This protocol will make AI companies pay for training data
What's the story
In the wake of Anthropic's $1.5 billion copyright settlement, the artificial intelligence (AI) sector is grappling with its training data dilemma. The issue stems from numerous lawsuits over unlicensed data usage, including one against Midjourney for generating copyrighted images.

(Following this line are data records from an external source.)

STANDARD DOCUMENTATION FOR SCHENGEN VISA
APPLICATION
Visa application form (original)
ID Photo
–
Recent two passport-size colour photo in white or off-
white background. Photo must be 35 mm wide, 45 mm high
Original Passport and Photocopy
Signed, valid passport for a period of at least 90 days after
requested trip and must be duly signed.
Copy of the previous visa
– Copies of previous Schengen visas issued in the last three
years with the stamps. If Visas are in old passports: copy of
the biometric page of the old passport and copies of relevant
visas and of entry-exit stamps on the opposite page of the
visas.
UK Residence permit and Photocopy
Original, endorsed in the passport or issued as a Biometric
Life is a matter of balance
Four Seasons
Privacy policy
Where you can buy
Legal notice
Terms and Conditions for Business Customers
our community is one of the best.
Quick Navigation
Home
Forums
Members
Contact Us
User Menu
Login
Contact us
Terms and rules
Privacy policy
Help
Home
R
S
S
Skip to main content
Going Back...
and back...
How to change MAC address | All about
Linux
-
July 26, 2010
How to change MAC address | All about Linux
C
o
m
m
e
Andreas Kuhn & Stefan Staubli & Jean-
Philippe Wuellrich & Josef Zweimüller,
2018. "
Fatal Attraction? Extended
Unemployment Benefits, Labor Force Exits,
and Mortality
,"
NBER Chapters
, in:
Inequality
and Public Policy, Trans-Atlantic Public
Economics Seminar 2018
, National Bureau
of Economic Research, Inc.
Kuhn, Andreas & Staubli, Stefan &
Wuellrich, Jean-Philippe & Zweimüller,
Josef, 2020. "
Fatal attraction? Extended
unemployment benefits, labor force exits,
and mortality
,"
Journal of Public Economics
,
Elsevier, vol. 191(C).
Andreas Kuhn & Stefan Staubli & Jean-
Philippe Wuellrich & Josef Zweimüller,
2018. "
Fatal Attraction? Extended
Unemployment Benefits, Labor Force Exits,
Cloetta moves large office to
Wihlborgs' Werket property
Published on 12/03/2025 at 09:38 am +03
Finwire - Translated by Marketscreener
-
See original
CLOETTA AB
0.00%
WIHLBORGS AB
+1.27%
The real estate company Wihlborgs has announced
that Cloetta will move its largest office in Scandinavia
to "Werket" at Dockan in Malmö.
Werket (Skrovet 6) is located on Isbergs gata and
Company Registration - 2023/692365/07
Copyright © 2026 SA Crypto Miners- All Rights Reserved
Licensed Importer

To mitigate potential lawsuits that could cripple the industry, a group of technologists and web publishers have introduced a system called Real Simple Licensing (RSL).
Licensing solution
RSL co-founder discusses the need for licensing
RSL, co-founded by Eckart Walther (co-creator of the RSS standard), aims to create a scalable training data licensing system across the internet. "We need to have machine-readable licensing agreements for the internet," Walther told TechCrunch. The protocol outlines specific licensing terms that publishers can set for their content, whether AI firms need a custom license or to adopt Creative Commons provisions.
Implementation
How the RSL protocol works
The RSL Protocol allows participating websites to include terms in their "robots.txt" file in a prearranged format. This makes it easy to identify which data falls under which terms. On the legal side, the RSL team has created a collective licensing organization, the RSL Collective, that can negotiate terms and collect royalties. This is akin to ASCAP for musicians or MPLC for films.
Collective participation
Major web publishers join RSL Collective
A number of major web publishers have joined the RSL Collective, including Yahoo, Reddit, Medium, O'Reilly Media, Ziff Davis (Mashable and CNET's owner), Internet Brands (WebMD's owner), People Inc, and The Daily Beast. Some firms like Fastly, Quora, and Adweek are backing the standard without joining the collective. Notably, some members already have licensing deals in place, such as Reddit, which gets an estimated $60 million annually from Google for its training data.
Adoption hurdles
Challenges in determining royalties for training data
AI models present unique challenges in determining when royalties are due for specific training data. The issue is simplest for products like Google's AI Search Abstracts, that draw data from the web in real time and maintain strict attribution for each fact. However, if training isn't logged when it takes place, confirming that a given document was ingested into an LLM can be nearly impossible.